Der Fortus 450mc von Stratasys druckt Werkzeuge, Betriebsmittel und Vorrichtungen sowie fertige Produktionsteile. Auf der Hannover Messe zeigt Stratasys zudem neue Materialien für Polyjet-Anwendungen.
(Bild: Stratasys)

Die F123-Serie ist ein All-in-One-System von Stratasys. Von der Konzeptüberprüfung über die Designvalidierung bis zur Funktionsprüfung hat sie alles an Bord. Die 3D-Drucker der Serie sind sinnvollerweise kompatibel mit der Print-Software Grab-CAD des gleichen Herstellers.

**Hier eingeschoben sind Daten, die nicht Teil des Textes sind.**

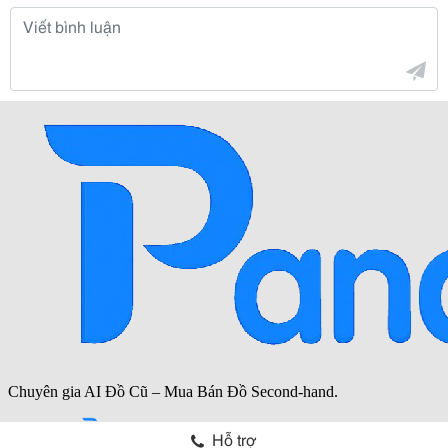
Hỗ trợ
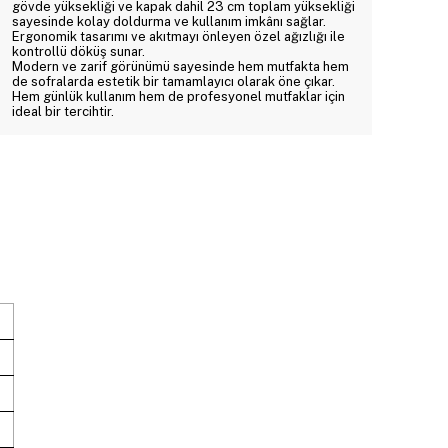
gövde yüksekliği ve kapak dahil 23 cm toplam yüksekliği
sayesinde kolay doldurma ve kullanım imkânı sağlar.
Ergonomik tasarımı ve akıtmayı önleyen özel ağızlığı ile
kontrollü döküş sunar.
Modern ve zarif görünümü sayesinde hem mutfakta hem
de sofralarda estetik bir tamamlayıcı olarak öne çıkar.
Hem günlük kullanım hem de profesyonel mutfaklar için
ideal bir tercihtir.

Gummiartiges Nylon, karbonfaserverstärkt

Für Polyjet-Verfahren hat Stratasys zwei neue Material entwickelt: FDM Nylon 12CF und Agilus30. Ersteres ist ein gummiartiger, karbonfaserverstärkter FDM-Werkstoff. Der Hersteller beschreibt es als so robust, dass es den Einsatz von Metall überflüssig machen kann. Designer könnten somit mehr denn je praktisch umsetzbare und funktionale Entwürfe entwickeln. Stratasys will auf der Hannover Messe Ingenieure zeigen, wie sie durch die mechanischen Eigenschaften von FDM Nylon 12CF die mögliche Umstellung von herkömmlichen Metallteilen auf Kunststoffkomponenten aus dem 3D-Drucker testen können.

Flexibel und detailgetreue mit Agilus30

Die Materialien der Agilus30-Familie bieten mehr Freiheit im Umgang und bei Tests mit flexiblen Teilen. Außerdem sei der Werkstoff für feine Details und realitätsnähere Produkte geeignet. Zu den von Stratasys empfohlenen Anwendungen gehören Überspritzen, weiche Filmscharniere, Schläuche, Dichtungen und Stopfen, ebenso wie Knäufe, Griffe, Zugvorrichtungen und Henkel. Zudem lässt sich Agilus30 mit weiteren Materialien kombinieren. Daraus ergibt sich ein großes Sortiment an digitalen Materialien mit unterschiedlichen Shore-A-Härtegraden, Schattierungen und Farben.

Additive Fertigung in der Praxis

Airbus, Opel, Unilever, BMW und Schneider Electric geben Einblick in ihre Erfahrungen mit dem 3D-Drucker Fortus 450mc. Am Messestand von Stratasys soll an ihren Beispielen gezeigt werden, wie traditionelle Fertigungsverfahren verbessert werden können, Verfahren wie die Fertigung von Verbundwerkzeugen, Betriebsmitteln und Vorrichtungen sowie Spritzguss und die Herstellung fertiger Produktionsteile. Indem die Anwender additive Fertigungsverfahren in ihre Prozesse einbinden, können sie ihre Produktion rationalisieren und somit in beträchtlichem Umfang Zeit und Kosten sparen.

Stratasys finden Sie auf der Hannover Messe in Halle 6, an Stand K06.